Meninos de Sergipe, do Tocantins, do Piauí, de Alagoas, de todos os estados, ali em busca da concretização do sonho maior de ser jogador de futebol. Sonho e sonhos interrompidos. Em todos, a oportunidade surgida de ser jogador de futebol, e mais ainda no clube mais famoso e desejado do país. Vestir a camisa do Flamengo é sonho maior alentado por muitas crianças, meninos e jovens. Da base do clube, talvez a escalada pelas outras divisões até a glória maior da titularidade no elenco principal. Tudo isso interrompido.
No Flamengo ou noutro clube qualquer, a dimensão da tragédia está muito mais nos jovens vitimados do que nas proporções do acontecido. Os vitimados e outros que ainda estão com graves sequelas, não foram apenas pessoas alcançadas pela feição mais cruel das linhas do destino. Aqueles meninos corriam atrás de um sonho. Correndo atrás de uma bola, também estavam correndo atrás da concretização de seus sonhos. Alguns partiram de longe, de regiões distantes, vencendo imensas dificuldades, em busca desse sonho.
Atrás do menino e seu sonho, algumas famílias chegam a se mudar, levando na mala as esperanças do mundo, para as proximidades do clube. Quer dizer, praticamente abdicam de tudo nos seus lugares de origem, para estar ao lado e tentando alavancar ainda mais o sonho do seu. Na esperança que o menino seja realmente aproveitado, mais tarde comece a ter oportunidades, até se firmar como atleta, está também o sonho de toda a família. E agora, qual sonho sonhar quando somente a dor se mostrou possível?
Como é difícil entender esse sonho não realizado. Como é difícil saber que esse sonho não poderá mais ser realizado. Como é difícil compreender que os sonhos meninos, os sonhos de criança, também podem morrer assim. Sonhos que nascem cedo demais. Primeiro a bola de rua, a bola de meia, a brincadeira infantil de jogar bola. Depois o gostar de futebol, a maestria no passe e no drible, o senso de defensor e de artilheiro. E sempre aparece alguém para dizer que aquele nasceu para ser craque de futebol. Então isso vai se interiorizando na criança. A vontade maior passa a ser a de jogar num grande clube.

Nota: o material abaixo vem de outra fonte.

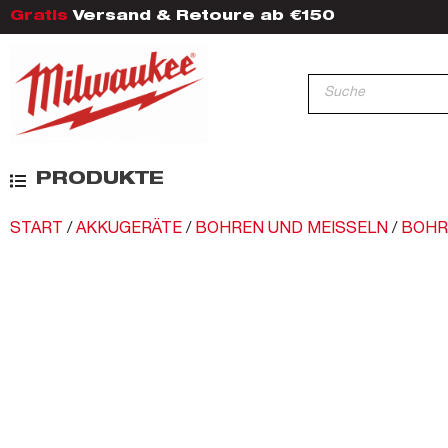
Gratis
Versand & Retoure ab €150
PRODUKTE
START
/
AKKUGERÄTE
/
BOHREN UND MEISSELN
/
BOHR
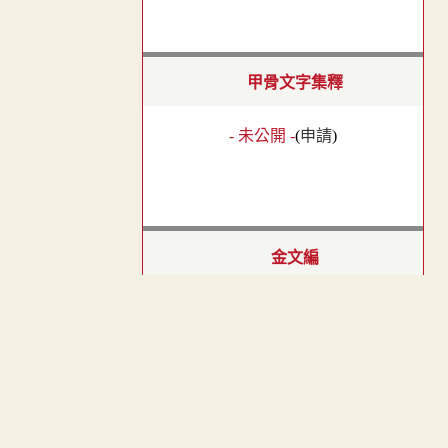
甲骨文字集釋
- 未公開 -
(
申請
)
金文編
- 未公開 -
(
申請
)
︿
TOP
古文字類編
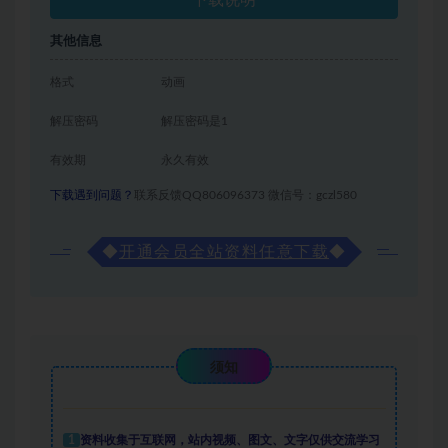
下载说明
其他信息
格式
动画
解压密码
解压密码是1
有效期
永久有效
下载遇到问题？
联系反馈QQ806096373 微信号：gczl580
◆
开通会员全站资料任意下载
◆
须知
1
资料收集于互联网
，
站内视频、图文、文字仅供交流学习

Quantos craques assim não estão espalhados pelos rincões distantes, nas várzeas, nos campos de chão e nos gramados ressequidos? Quantos meninos bons de bola não estão esperando somente a chance de serem avistados nos seus talentos? Milhares, milhões de pequenos craques, mas somente alguns são realmente avistados. E destes alguns, apenas um número reduzido terá oportunidade de mostrar sua maestria no trato com a bola. Como dizem na gíria futebolística, vão passando por uma peneira até frutificarem em sonhos e esperanças. E aqueles meninos do Flamengo haviam passado por todo esse processo. E agora, quando as portas já estavam sendo abertas, eis que o fogo interrompe o sonhar.

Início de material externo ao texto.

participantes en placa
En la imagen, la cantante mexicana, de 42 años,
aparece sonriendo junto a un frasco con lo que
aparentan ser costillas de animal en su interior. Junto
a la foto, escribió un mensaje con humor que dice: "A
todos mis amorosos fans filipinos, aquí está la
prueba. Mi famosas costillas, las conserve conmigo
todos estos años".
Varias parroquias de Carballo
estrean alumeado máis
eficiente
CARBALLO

Sem dúvidas, uma dor imensa para uma tristeza diferente. A mesma comoção havida quando do mortífero lamaçal escorrendo de Brumadinho, entretanto, com um senso de tristeza diferenciado. A lama matou crianças, jovens, adultos e velhos. Mas o fogo não matou apenas meninos, mas principalmente seus sonhos. Todos estavam ali pelo sonho, todos viviam em sonhos, todos desejavam tornar realidade seus sonhos. Esperavam acordar e correr atrás de uma bola. Esperavam acordar e mostrar que eram capazes de vencer. Mas sequer levantaram dos sonhos sonhados. Foram levados pelas chamas, adormeceram de vez as esperanças.